Description of the task =
Determine how many lines in the listing that follows include "December". Answer only with that number.

------ Stored data ------

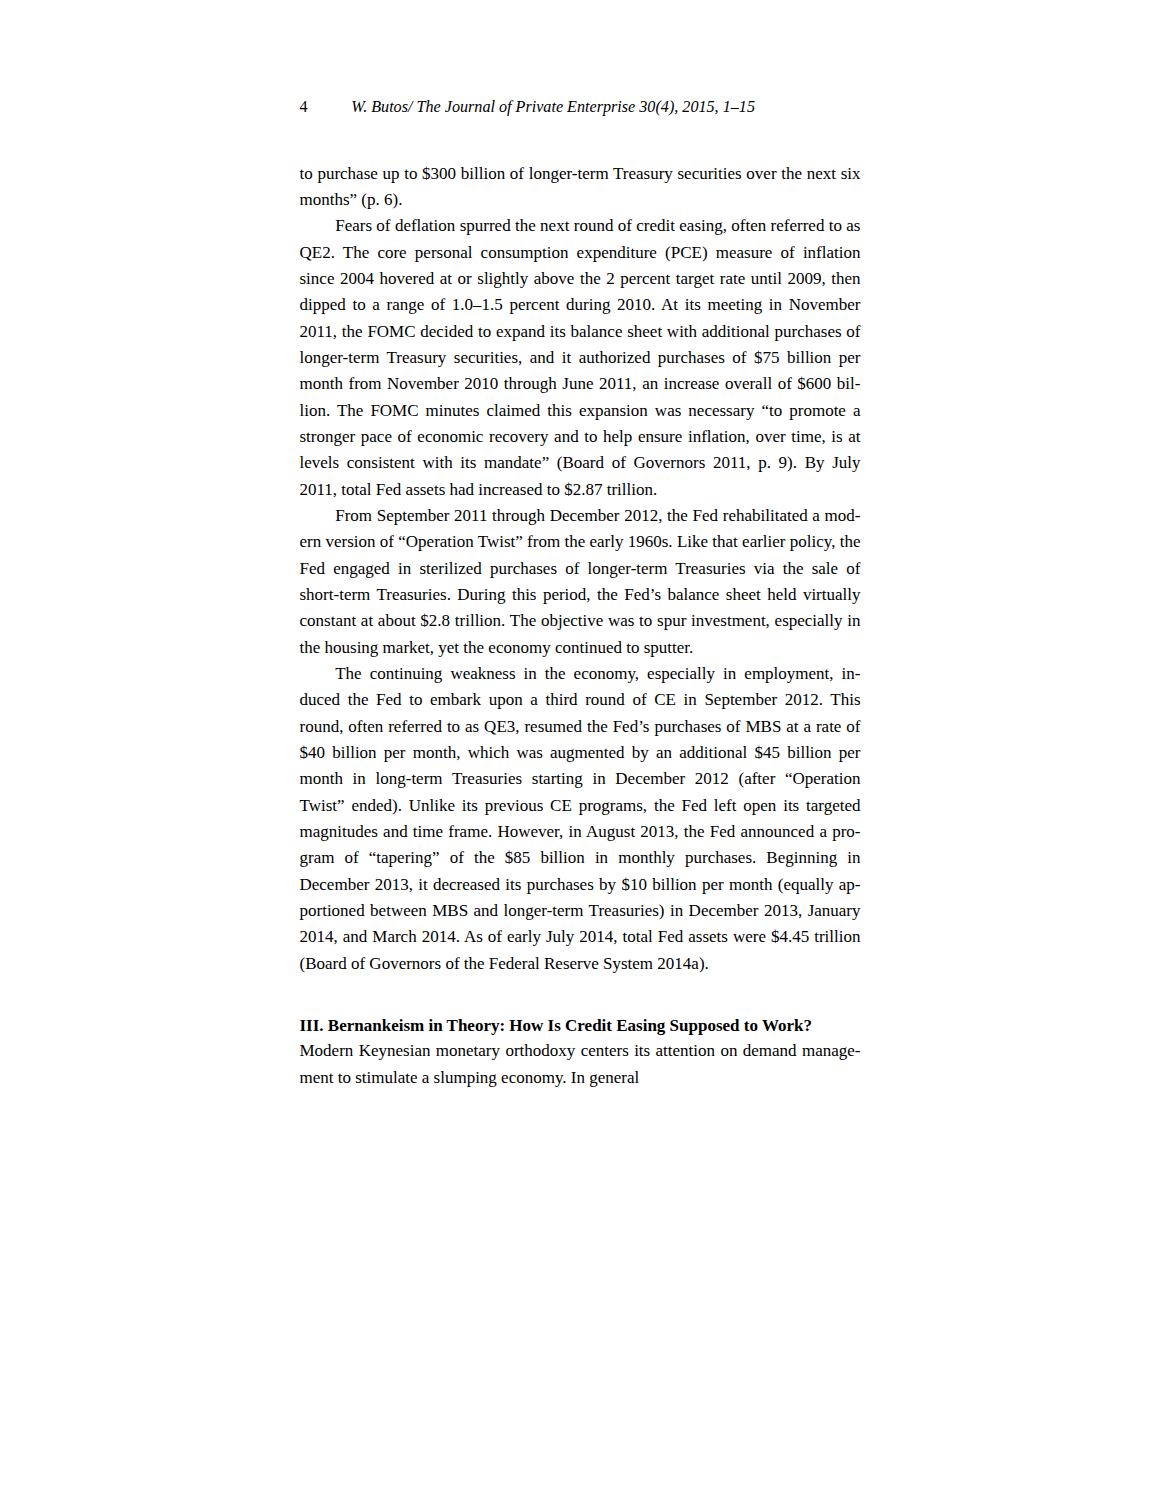4 W. Butos/ The Journal of Private Enterprise 30(4), 2015, 1–15
to purchase up to $300 billion of longer-term Treasury securities over the next six months” (p. 6).
Fears of deflation spurred the next round of credit easing, often referred to as QE2. The core personal consumption expenditure (PCE) measure of inflation since 2004 hovered at or slightly above the 2 percent target rate until 2009, then dipped to a range of 1.0–1.5 percent during 2010. At its meeting in November 2011, the FOMC decided to expand its balance sheet with additional purchases of longer-term Treasury securities, and it authorized purchases of $75 billion per month from November 2010 through June 2011, an increase overall of $600 billion. The FOMC minutes claimed this expansion was necessary “to promote a stronger pace of economic recovery and to help ensure inflation, over time, is at levels consistent with its mandate” (Board of Governors 2011, p. 9). By July 2011, total Fed assets had increased to $2.87 trillion.
From September 2011 through December 2012, the Fed rehabilitated a modern version of “Operation Twist” from the early 1960s. Like that earlier policy, the Fed engaged in sterilized purchases of longer-term Treasuries via the sale of short-term Treasuries. During this period, the Fed’s balance sheet held virtually constant at about $2.8 trillion. The objective was to spur investment, especially in the housing market, yet the economy continued to sputter.
The continuing weakness in the economy, especially in employment, induced the Fed to embark upon a third round of CE in September 2012. This round, often referred to as QE3, resumed the Fed’s purchases of MBS at a rate of $40 billion per month, which was augmented by an additional $45 billion per month in long-term Treasuries starting in December 2012 (after “Operation Twist” ended). Unlike its previous CE programs, the Fed left open its targeted magnitudes and time frame. However, in August 2013, the Fed announced a program of “tapering” of the $85 billion in monthly purchases. Beginning in December 2013, it decreased its purchases by $10 billion per month (equally apportioned between MBS and longer-term Treasuries) in December 2013, January 2014, and March 2014. As of early July 2014, total Fed assets were $4.45 trillion (Board of Governors of the Federal Reserve System 2014a).
III. Bernankeism in Theory: How Is Credit Easing Supposed to Work?
Modern Keynesian monetary orthodoxy centers its attention on demand management to stimulate a slumping economy. In general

------

Completed exercise =
2